_What needs to be done_
Copy the material below, replacing "images" with "frames" and leaving everything else unchanged. Omit the pictures from your copy.

_Extracted information_
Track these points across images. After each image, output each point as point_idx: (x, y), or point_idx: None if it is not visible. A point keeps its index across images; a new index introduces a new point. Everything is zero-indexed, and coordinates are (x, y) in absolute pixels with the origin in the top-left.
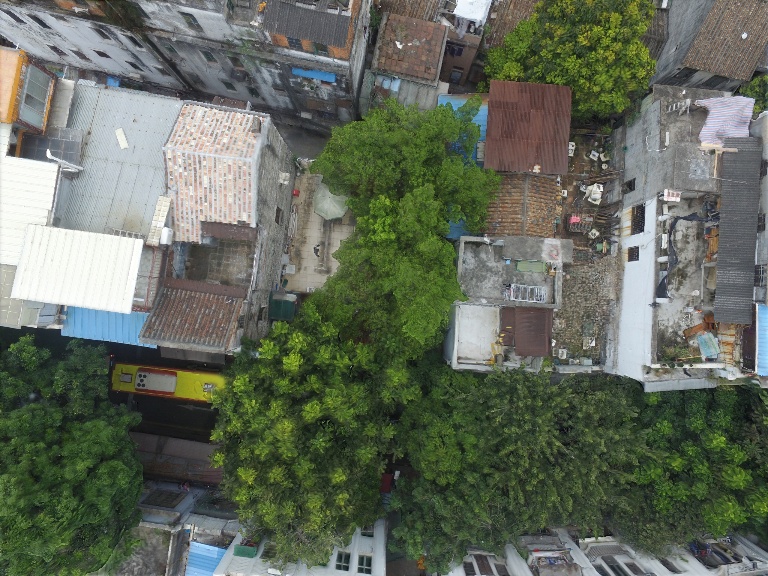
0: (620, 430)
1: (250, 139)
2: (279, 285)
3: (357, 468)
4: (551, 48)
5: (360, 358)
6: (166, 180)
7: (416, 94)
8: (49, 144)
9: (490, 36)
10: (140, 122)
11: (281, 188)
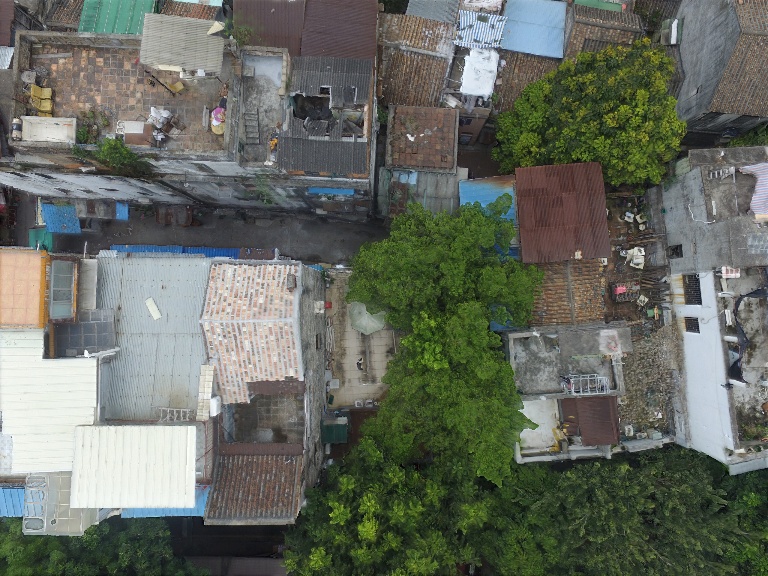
0: (712, 523)
1: (286, 295)
2: (326, 403)
3: None
4: (574, 127)
5: (432, 497)
6: (206, 350)
7: (435, 184)
8: (81, 330)
9: (497, 102)
10: (169, 288)
11: (316, 314)
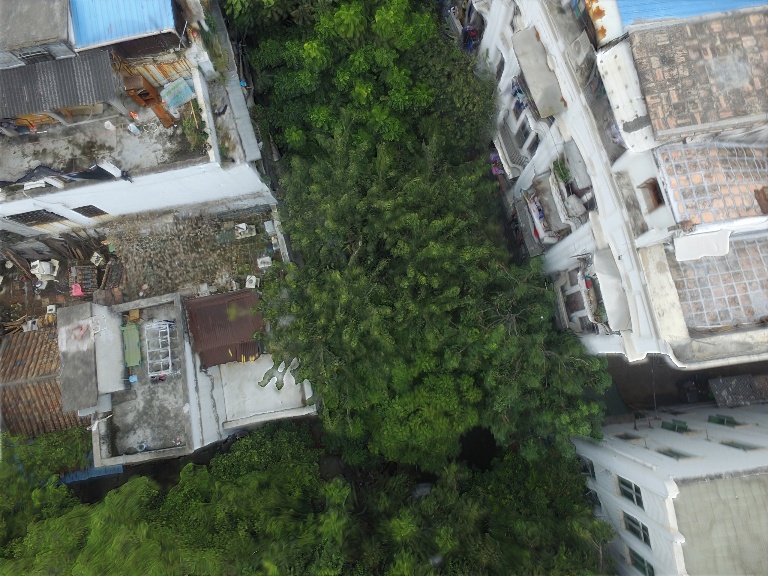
0: None
1: None
2: None
3: (482, 556)
4: None
5: None
6: None
7: None
8: None
9: None
10: None
11: None
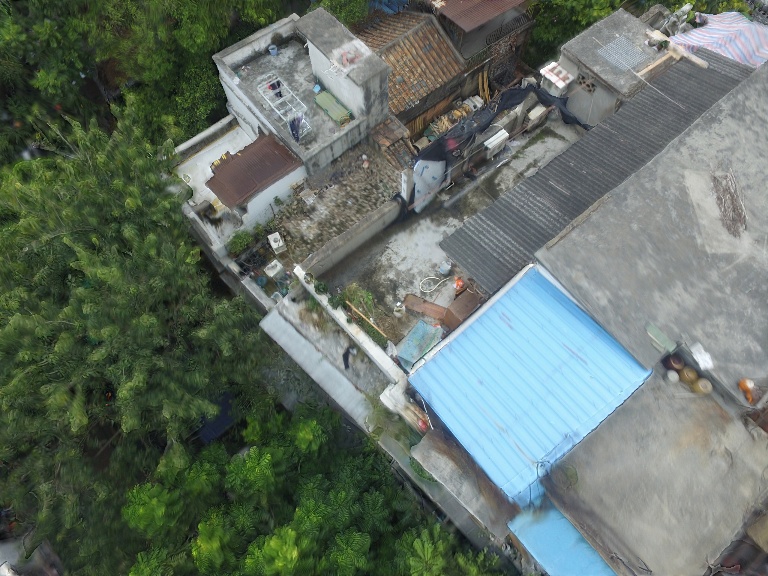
0: None
1: None
2: None
3: None
4: None
5: None
6: None
7: None
8: None
9: None
10: None
11: None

_Result of this exercise_
Track these points across frames. After each image, output each point as point_idx: (x, y), or point_idx: None if it is not visible. A point keeps its index across frames; a new index introduces a new point. Everything is zero-indexed, and coordinates are (x, y) in absolute pixels with the origin in the top-left.
0: (620, 430)
1: (250, 139)
2: (279, 285)
3: (357, 468)
4: (551, 48)
5: (360, 358)
6: (166, 180)
7: (416, 94)
8: (49, 144)
9: (490, 36)
10: (140, 122)
11: (281, 188)
0: (712, 523)
1: (286, 295)
2: (326, 403)
3: None
4: (574, 127)
5: (432, 497)
6: (206, 350)
7: (435, 184)
8: (81, 330)
9: (497, 102)
10: (169, 288)
11: (316, 314)
0: None
1: None
2: None
3: (482, 556)
4: None
5: None
6: None
7: None
8: None
9: None
10: None
11: None
0: None
1: None
2: None
3: None
4: None
5: None
6: None
7: None
8: None
9: None
10: None
11: None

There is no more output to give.